Multiple endocrine neoplasia (MEN) type 2A is an autosomal dominant disorder ( Chapter 212 ). The phenotype includes adrenal pheochromocytoma in 50% (usually bilateral and sometimes asynchronous), medullary carcinoma of the thyroid in 100%, hyperparathyroidism in 20 to 30%, and cutaneous lichen amyloidosis in 5%. Medullary carcinoma of the thyroid is usually detected before the pheochromocytoma. Numerous activating pathogenic variants in the RET proto-oncogene have been documented in persons with MEN type 2A.

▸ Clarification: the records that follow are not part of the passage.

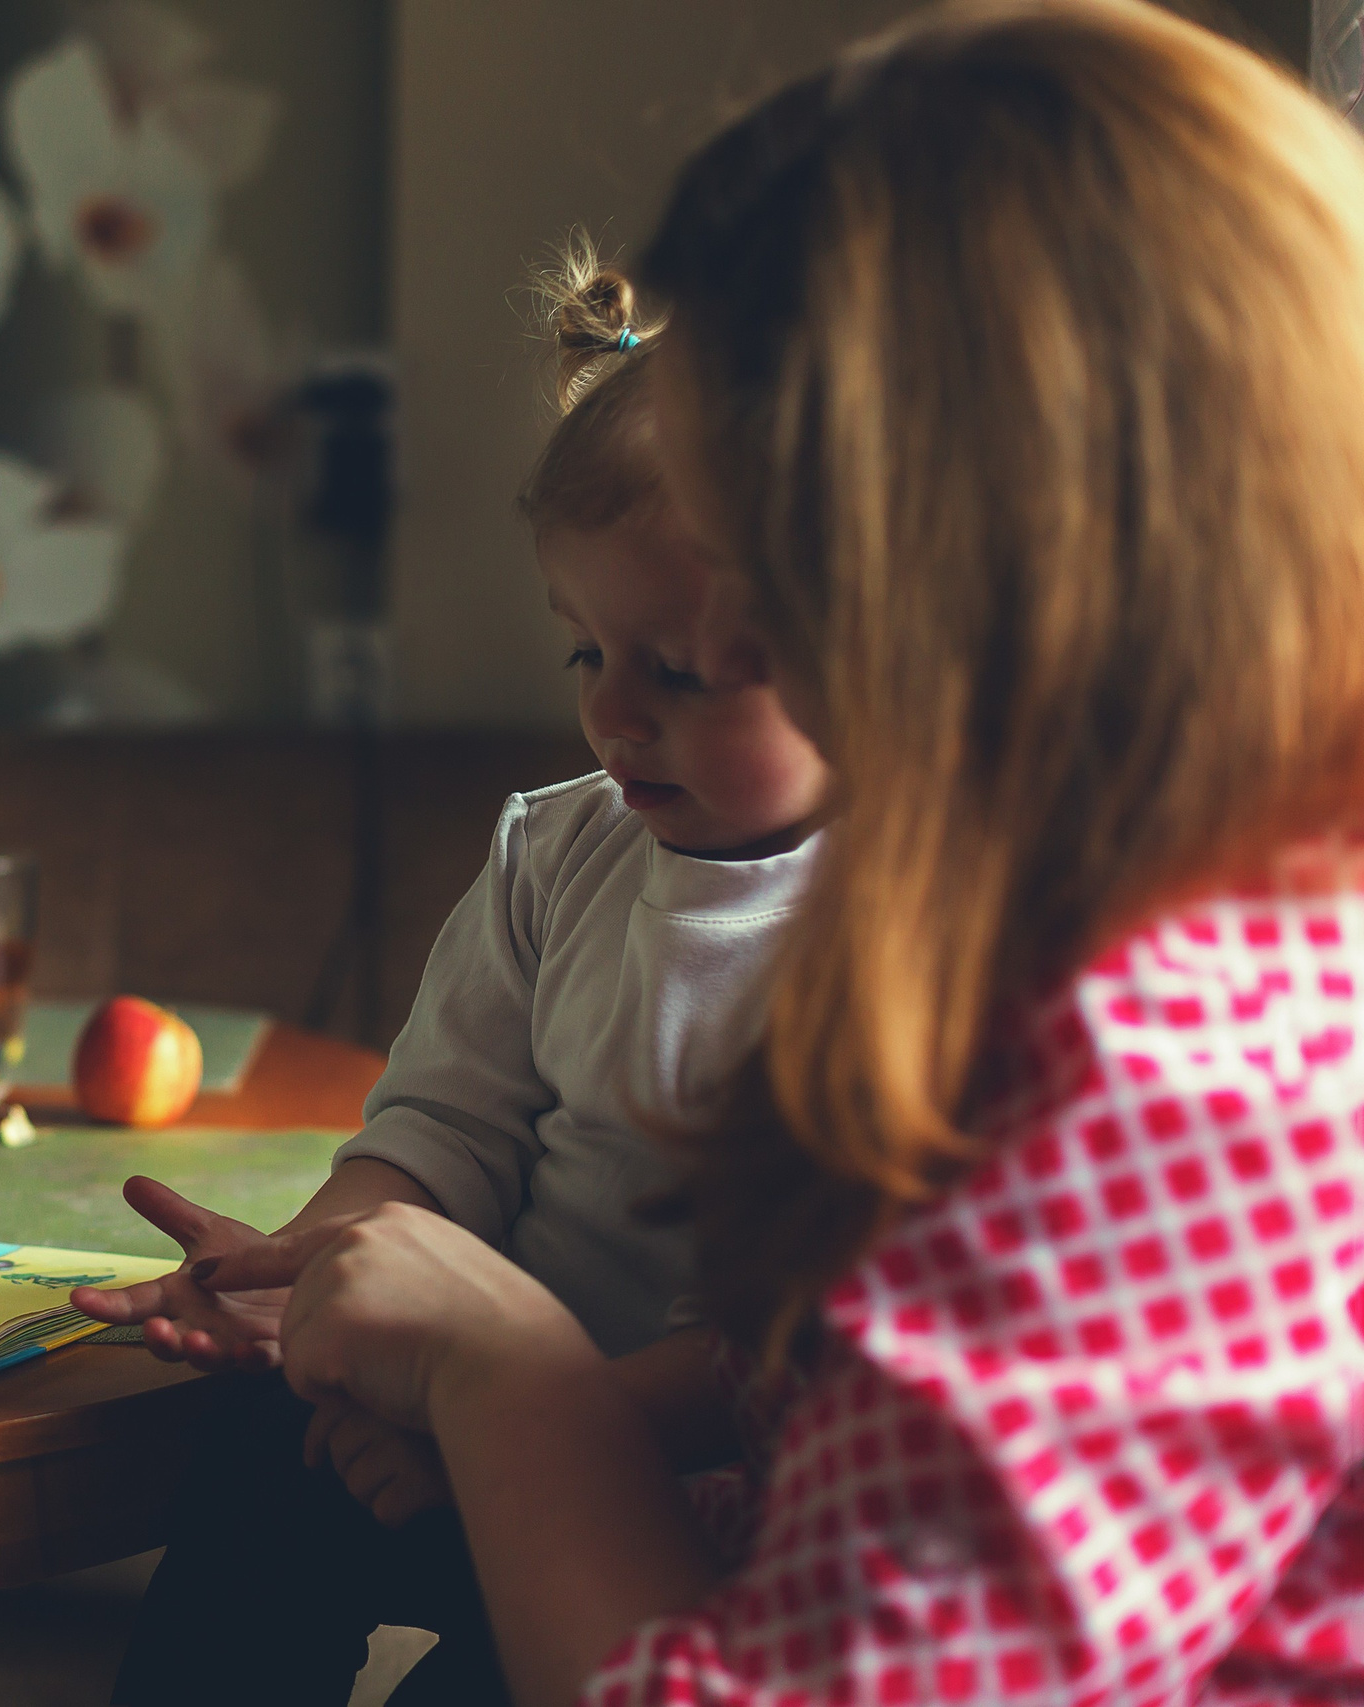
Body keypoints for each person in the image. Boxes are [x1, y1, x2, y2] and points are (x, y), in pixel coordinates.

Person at [180, 3, 1364, 1703]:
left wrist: (510, 1372)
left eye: (777, 538)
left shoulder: (1163, 1069)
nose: (721, 629)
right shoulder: (1119, 920)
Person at [85, 246, 829, 1706]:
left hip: (700, 1482)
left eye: (675, 668)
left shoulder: (921, 934)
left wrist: (515, 1426)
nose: (611, 711)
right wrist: (316, 1279)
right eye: (583, 651)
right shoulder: (556, 855)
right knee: (250, 1463)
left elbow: (802, 1351)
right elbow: (440, 1138)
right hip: (471, 1421)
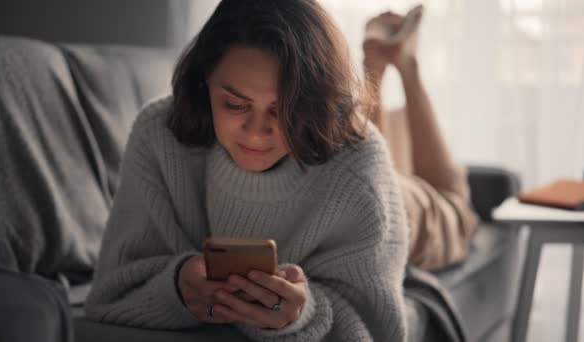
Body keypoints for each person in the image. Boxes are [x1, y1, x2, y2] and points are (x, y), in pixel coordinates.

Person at [85, 1, 409, 341]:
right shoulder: (158, 134)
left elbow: (380, 329)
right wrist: (177, 286)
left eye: (283, 109)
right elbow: (108, 294)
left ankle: (405, 64)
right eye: (235, 104)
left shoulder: (359, 164)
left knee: (447, 209)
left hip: (401, 202)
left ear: (314, 101)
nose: (256, 132)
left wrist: (305, 314)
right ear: (204, 82)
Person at [362, 10, 478, 271]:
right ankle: (403, 67)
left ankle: (387, 67)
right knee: (456, 209)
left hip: (394, 196)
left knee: (443, 198)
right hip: (401, 204)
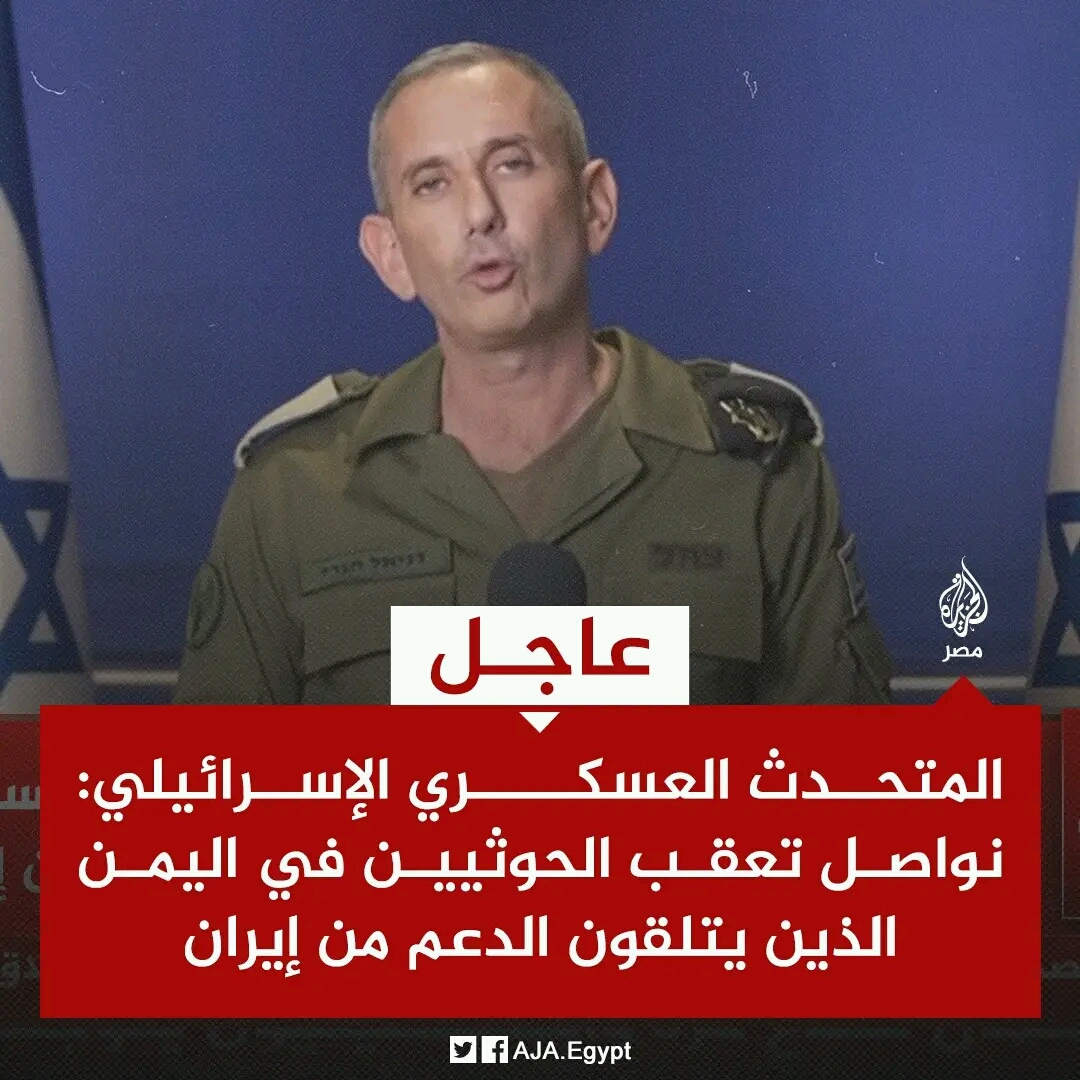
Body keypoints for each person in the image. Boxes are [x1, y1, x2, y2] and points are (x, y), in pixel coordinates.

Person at [174, 41, 893, 706]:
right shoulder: (292, 493)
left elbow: (850, 788)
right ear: (390, 254)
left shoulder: (759, 477)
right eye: (432, 183)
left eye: (511, 164)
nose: (479, 213)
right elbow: (207, 791)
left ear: (594, 205)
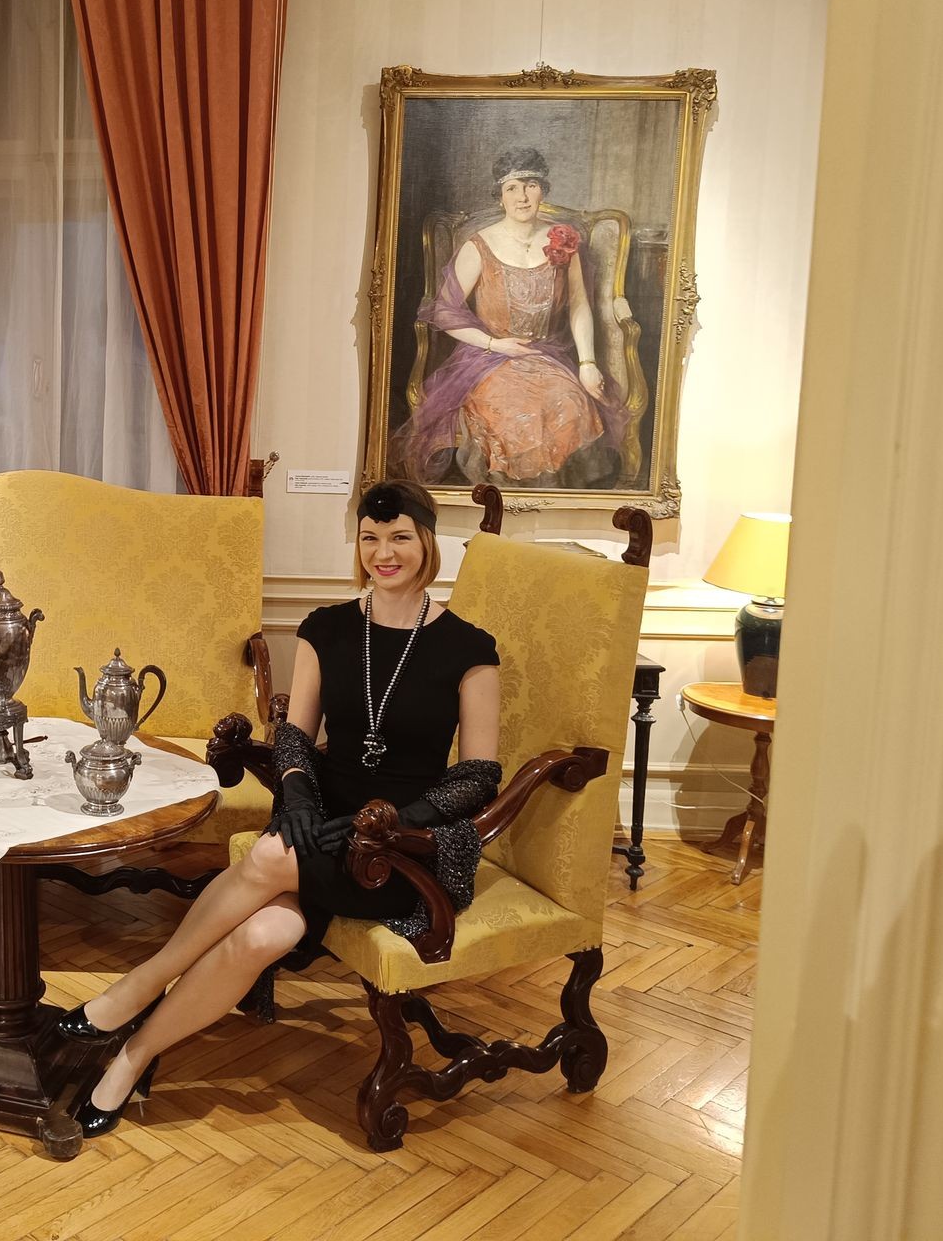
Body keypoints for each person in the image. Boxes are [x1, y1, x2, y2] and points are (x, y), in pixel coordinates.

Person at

MEN type 2B, which is also an autosomal dominant disorder, represents approximately 5% of all MEN type 2 cases. The phenotype includes pheochromocytoma in 50% (usually bilateral), aggressive medullary carcinoma of the thyroid in 100%, mucosal neuromas (typically involving the tongue, lips, and eyelids) in most patients, thickened corneal nerves, intestinal ganglioneuromatosis, and marfanoid body habitus. MEN 2B–associated tumors are caused by pathogenic variants in the RET protein’s intracellular domain, (see Chapter 212 ).

Von Hippel-Lindau Disease

Von Hippel-Lindau (VHL) disease ( Chapter 385 ) is an autosomal dominant disorder in which nearly 100% of patients have an identifiable pathogenic variant in the VHL tumor suppressor gene. Certain missense mutations appear to be associated with a “pheochromocytoma only” presentation. The disease is characterized by pheochromocytoma (frequently bilateral), paraganglioma (skull base, mediastinal, abdominal, pelvic), hemangioblastoma (involving the cerebellum, spinal cord, or brain stem), retinal angioma, clear cell renal cell carcinoma, pancreatic neuroendocrine tumor, endolymphatic sac tumor of the middle ear, serous cystadenoma of the pancreas, and papillary cystadenoma of the epididymis and broad ligament. Pheochromocytoma occurs in about 10 to 20% of patients with the disease.